Clark became CEO in March 2021, succeeding Tom Donohue, who led the organization for roughly a quarter of a century when he stepped down. She inherited a business group that has faced questions about its relevancy in recent years, particularly about its continued importance to Republicans.
Clark’s address called out the Biden administration on economic policies and lambasted the deep partisanship that defined modern politics, but she didn’t name any specific individuals or point fingers at either party. She instead called for a “new movement” of business advocates “who dare to find the common ground.”
“Our democracy is strongest when candidates and elected officials are focused on winning people over to their ideas and on the merits of those ideas, not merely relying on the support of those who already agree with them,” she said. “Politicians should compete for public support with their platforms, persuading more voters, and then building broader coalitions to turn those good ideas into good policy.”
In a press conference later in the day, Clark and Chief Policy Officer Neil Bradley were asked whether the Chamber would continue to financially support Republican lawmakers who contested the results of the 2020 presidential election.

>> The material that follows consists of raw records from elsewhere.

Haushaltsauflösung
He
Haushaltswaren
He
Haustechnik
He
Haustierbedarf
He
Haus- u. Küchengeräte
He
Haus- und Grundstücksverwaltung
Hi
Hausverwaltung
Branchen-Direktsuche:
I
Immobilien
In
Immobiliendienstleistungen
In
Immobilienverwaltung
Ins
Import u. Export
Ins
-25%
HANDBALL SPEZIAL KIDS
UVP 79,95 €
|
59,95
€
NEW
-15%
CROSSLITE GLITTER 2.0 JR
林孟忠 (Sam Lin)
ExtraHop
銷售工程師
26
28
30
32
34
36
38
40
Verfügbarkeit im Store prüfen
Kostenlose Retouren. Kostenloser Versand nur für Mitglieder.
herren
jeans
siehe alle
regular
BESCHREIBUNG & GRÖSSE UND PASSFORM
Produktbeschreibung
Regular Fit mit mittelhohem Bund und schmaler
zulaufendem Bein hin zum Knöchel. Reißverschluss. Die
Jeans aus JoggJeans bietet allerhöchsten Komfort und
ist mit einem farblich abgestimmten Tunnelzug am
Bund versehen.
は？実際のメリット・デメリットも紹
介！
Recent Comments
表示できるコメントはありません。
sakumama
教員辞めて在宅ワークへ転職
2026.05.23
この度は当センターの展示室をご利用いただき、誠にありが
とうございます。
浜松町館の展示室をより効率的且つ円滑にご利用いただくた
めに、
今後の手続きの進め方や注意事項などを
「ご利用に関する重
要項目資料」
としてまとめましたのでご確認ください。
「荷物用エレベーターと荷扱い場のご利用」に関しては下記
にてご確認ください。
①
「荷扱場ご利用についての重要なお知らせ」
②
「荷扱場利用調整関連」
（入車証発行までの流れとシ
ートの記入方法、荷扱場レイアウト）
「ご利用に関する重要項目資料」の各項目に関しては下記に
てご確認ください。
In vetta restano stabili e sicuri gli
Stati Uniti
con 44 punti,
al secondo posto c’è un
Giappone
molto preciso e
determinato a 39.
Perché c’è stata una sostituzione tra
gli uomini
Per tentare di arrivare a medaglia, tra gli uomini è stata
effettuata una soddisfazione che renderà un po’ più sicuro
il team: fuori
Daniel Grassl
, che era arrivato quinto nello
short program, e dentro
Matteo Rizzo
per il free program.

The business group had hard words for those lawmakers following the last year’s attack on the U.S. Capitol, but so far that stance hasn’t been reflected in its spending.
“What we said was that we would judge members of Congress by the totality of their actions,” Bradley said. “It wasn’t just the question of a vote that evening but all the things that led up to the events of Jan. 6, and then what policymakers have been doing since then either to build trust in our election system and institutions or erode it.”
Immigration and trade
Still, Clark mostly stuck to economic policy in her address. Some highlights:
- The current workforce shortage is a crisis that could be partly addressed through a less restrictive immigration policy, she said. The Chamber wants to double the number of people who can legally immigrate to the U.S. and find a permanent solution for people who were brought illegally in the U.S. as children, known as “Dreamers.”
- The U.S. needs to be more aggressive in forming new trade agreements with other countries, Clark said. “The U.S. has not entered an agreement with a new trade partner in a decade. And the current administration, consumed by caution and internal reviews, is doing little to change that.”
- The CEO reiterated the Chamber’s opposition to higher business taxes, such as those proposed in the Build Back Better Act being pushed by the Biden administration. “We need a domestic tax code that does not put U.S. companies at a disadvantage, as some propose to do with the highest corporate tax rate in the industrialized world,” she said.